In the above embodiments, the implementation may be wholly or partially realized by software, hardware, firmware, or any combination thereof. When used in whole or in part, can be implemented in a computer program product that includes one or more computer instructions. When loaded or executed on a computer, cause the flow or functions according to embodiments of the invention to occur, in whole or in part. The computer may be a general purpose computer, a special purpose computer, a network of computers, or other programmable device. The computer instructions may be stored in a computer readable storage medium or transmitted from one computer readable storage medium to another, for example, the computer instructions may be transmitted from one website site, computer, server, or data center to another website site, computer, server, or data center via wire (e.g., coaxial cable, fiber optic, Digital Subscriber Line (DSL), or wireless (e.g., infrared, wireless, microwave, etc.)). The computer-readable storage medium can be any available medium that can be accessed by a computer or a data storage device, such as a server, a data center, etc., that includes one or more of the available media. The usable medium may be a magnetic medium (e.g., floppy Disk, hard Disk, magnetic tape), an optical medium (e.g., DVD), or a semiconductor medium (e.g., Solid State Disk (SSD)), among others.
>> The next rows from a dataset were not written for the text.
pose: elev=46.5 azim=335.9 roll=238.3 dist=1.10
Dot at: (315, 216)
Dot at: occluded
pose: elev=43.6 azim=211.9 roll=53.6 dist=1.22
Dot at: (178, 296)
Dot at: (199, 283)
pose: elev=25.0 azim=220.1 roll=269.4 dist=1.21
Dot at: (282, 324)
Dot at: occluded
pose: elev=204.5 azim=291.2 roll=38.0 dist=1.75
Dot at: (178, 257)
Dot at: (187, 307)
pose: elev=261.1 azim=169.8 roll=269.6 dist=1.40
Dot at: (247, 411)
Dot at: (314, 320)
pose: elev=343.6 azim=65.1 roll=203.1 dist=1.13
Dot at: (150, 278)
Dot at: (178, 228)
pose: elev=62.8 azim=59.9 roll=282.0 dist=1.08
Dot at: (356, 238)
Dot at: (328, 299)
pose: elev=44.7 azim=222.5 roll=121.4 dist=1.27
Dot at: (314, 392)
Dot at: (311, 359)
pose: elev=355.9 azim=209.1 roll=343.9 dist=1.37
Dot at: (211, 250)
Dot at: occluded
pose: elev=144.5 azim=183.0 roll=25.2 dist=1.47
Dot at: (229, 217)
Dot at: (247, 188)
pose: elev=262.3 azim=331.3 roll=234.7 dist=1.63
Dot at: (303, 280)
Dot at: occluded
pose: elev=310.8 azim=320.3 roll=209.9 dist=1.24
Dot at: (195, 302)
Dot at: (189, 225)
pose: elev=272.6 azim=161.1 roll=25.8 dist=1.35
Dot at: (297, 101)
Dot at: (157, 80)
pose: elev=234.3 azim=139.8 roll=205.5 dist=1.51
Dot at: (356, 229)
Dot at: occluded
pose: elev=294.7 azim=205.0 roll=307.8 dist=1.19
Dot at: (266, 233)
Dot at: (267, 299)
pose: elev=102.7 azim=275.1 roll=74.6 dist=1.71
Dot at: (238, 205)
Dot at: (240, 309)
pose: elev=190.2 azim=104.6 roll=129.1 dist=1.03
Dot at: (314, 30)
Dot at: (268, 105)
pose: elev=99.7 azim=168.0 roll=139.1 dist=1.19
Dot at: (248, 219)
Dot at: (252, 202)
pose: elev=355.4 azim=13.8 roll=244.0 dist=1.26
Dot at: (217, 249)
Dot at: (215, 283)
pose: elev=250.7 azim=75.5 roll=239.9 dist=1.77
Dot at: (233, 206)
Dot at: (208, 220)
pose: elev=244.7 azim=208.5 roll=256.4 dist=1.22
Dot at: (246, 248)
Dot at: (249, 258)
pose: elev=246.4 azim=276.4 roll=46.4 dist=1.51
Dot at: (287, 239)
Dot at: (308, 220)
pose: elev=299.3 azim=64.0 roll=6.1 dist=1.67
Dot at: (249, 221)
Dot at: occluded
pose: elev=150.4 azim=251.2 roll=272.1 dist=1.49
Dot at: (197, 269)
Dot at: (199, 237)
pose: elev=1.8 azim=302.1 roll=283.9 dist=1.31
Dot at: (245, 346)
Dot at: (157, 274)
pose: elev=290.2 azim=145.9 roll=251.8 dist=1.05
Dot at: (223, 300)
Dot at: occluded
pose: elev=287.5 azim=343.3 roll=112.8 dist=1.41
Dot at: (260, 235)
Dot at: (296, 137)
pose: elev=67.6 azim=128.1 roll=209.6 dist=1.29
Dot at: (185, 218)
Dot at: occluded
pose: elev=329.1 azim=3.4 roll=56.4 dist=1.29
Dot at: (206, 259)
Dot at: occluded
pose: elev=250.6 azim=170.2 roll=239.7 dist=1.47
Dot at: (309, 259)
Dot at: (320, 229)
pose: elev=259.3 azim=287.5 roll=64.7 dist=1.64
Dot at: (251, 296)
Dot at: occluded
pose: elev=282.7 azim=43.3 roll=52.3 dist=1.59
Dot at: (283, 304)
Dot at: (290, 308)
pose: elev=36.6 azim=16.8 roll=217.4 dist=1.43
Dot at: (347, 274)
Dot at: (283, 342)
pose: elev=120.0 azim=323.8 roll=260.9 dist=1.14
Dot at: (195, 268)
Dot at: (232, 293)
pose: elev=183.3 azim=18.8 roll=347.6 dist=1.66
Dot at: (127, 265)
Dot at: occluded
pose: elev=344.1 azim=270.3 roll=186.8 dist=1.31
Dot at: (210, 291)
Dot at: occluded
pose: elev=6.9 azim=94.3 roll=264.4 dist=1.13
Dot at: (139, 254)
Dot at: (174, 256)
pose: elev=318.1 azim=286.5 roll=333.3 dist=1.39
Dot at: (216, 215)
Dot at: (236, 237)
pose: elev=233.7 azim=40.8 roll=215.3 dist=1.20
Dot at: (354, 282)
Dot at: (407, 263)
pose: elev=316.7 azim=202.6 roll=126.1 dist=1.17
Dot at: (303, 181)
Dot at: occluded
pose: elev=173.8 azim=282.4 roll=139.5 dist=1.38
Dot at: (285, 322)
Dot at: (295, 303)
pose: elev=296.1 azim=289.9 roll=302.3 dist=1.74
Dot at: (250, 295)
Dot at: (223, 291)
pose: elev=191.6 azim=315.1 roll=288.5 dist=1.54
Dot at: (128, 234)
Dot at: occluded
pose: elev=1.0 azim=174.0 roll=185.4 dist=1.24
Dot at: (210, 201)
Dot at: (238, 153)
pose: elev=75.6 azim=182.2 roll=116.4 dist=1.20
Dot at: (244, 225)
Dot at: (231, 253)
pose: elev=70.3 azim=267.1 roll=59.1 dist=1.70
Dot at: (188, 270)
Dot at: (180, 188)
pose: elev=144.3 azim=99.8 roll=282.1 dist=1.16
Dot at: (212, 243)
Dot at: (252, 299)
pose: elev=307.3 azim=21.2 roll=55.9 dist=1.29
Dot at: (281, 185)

All parts of the specification are described in a progressive mode, the same and similar parts of all embodiments can be referred to each other, and each embodiment is mainly introduced to be different from other embodiments. In particular, as to the apparatus and system embodiments, since they are substantially similar to the method embodiments, the description is relatively simple and reference may be made to the description of the method embodiments in relevant places.